Il Rapporto 2026 del Centro Astalli racconta le sfide quotidiane dei rifugiati e dei migranti in Italia. In 45 anni ha assistito oltre 21.000 persone, offrendo accoglienza, orientamento e strumenti per l'integrazione. Nel 2025 si sono attivati servizi che hanno supportato centinaia di cittadini stranieri nel lavoro, nell’apprendimento linguistico e nelle pratiche pubbliche. Le scuole possono tradurre questi dati in azioni concrete per promuovere inclusione, diritto all’istruzione e pari opportunità.
Come tradurre i dati del Rapporto 2026 in azioni pratiche per l’inclusione scolastica
Per le scuole, i numeri del Rapporto 2026 indicano dove intervenire con scelte operative concrete. Di seguito una tabella sintetica e una guida pratica su come tradurre i dati in attività quotidiane in classe e nel contesto educativo.
| Ambito | Numeri 2025 | Note |
|---|---|---|
| Orientamento e Impiego | 934 assistiti (2025) | Sportello impiego |
| Orientamento e Impiego | oltre 2.000 azioni | Percorsi lavoro |
| Nuove assunzioni | 230 | Opportunità |
| Corsi di Italiano | 224 iscritti | 40% laureati |
| Impatto Sociale | Circa 21.000 utenti assistiti | In tutta Italia |
| Integrazione Educativa | 60.000 pasti | Mensa a Roma |
| Coinvolgimento Studenti | 30.000 studenti | Progetti educativi |
Con i dati in mano: confini e opportunità per le scuole
I dati del Rapporto 2026 mostrano una realtà duplice: molte competenze tra migranti, ma barriere linguistiche e amministrative che ostacolano accesso a istruzione e lavoro. Le differenze tra territori impongono risposte differenziate, ma l'obiettivo comune resta assicurare diritti e opportunità a studenti e famiglie.

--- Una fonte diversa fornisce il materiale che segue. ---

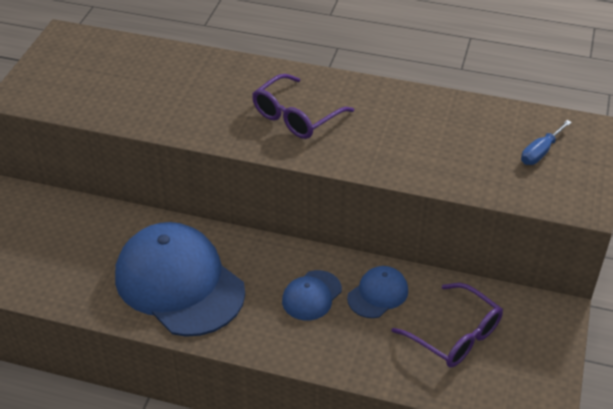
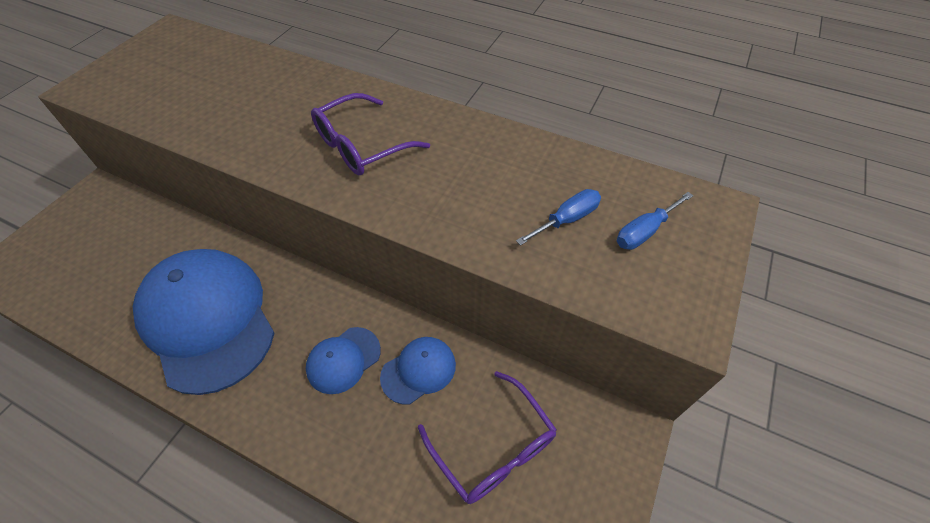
camera: 10 degrees right, 10 degrees up
(480, 151) = (566, 219): none -> blue screwdriver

Per la scuola, l'attenzione deve cadere su corsi di lingua integrati, orientamento precoce e collaborazione con enti come Centro Astalli per offrire percorsi di integrazione davvero accessibili e sostenibili. Le buone pratiche includono partenariati tra scuola, servizi sociali e associazioni, nonché strumenti digitali facili da usare.
Checklist operativa per l inclusione migranti in classe
Le scuole possono tradurre i dati in azioni concrete. Per farlo servono strumenti adeguati e una mappa dei bisogni. È utile coinvolgere famiglie, studenti e personale scolastico in una rete di supporto. L'orientamento professionale deve integrarsi con l'alfabetizzazione linguistica. La collaborazione con enti come Centro Astalli facilita risposte strutturali e non emergenziali.
Ecco la checklist operativa per implementare pratiche efficaci:
- Identificare i bisogni degli studenti migranti e rifugiati, costruendo un quadro etico e riservato dei loro bisogni linguistici, educativi e sociali.
- Coinvolgere famiglie e comunità per tradurre informazione e servizi in azioni pratiche e accessibili.
- Attivare orientamento al lavoro integrando percorsi di formazione e tirocini.
- Offrire alfabetizzazione linguistica integrata nel percorso scolastico e di formazione.
- Semplificare l accesso digitale ai servizi e alle informazioni, con supporto in presenza.
- Monitorare progressi con indicatori chiari e report periodici per adattare i percorsi.
FAQs
Inclusione migranti in Italia: Centro Astalli ha assistito oltre 21.000 rifugiati in 45 anni — Rapporto 2026
Il Rapporto evidenzia l'importanza della formazione linguistica, dell’orientamento al lavoro e di partenariati con scuole. Nel 2025 si registrano 224 iscritti ai Corsi di Italiano e oltre 30.000 studenti coinvolti in progetti educativi.
Promuovere orientamento precoce, corsi di lingua integrati e collaborare con enti come Centro Astalli per offrire percorsi di integrazione accessibili. Le buone pratiche includono partenariati tra scuola, servizi sociali e associazioni e strumenti digitali facili da usare.
Impatto Sociale: circa 21.000 utenti assistiti in tutta Italia; Integrazione Educativa: 60.000 pasti; Coinvolgimento Studenti: 30.000 studenti coinvolti in progetti educativi.
Promuovere alfabetizzazione linguistica integrata, semplificare l’accesso digitale ai servizi con supporto in presenza, coinvolgere famiglie e comunità, e attivare percorsi di orientamento al lavoro con tirocini in collaborazione con enti come Centro Astalli.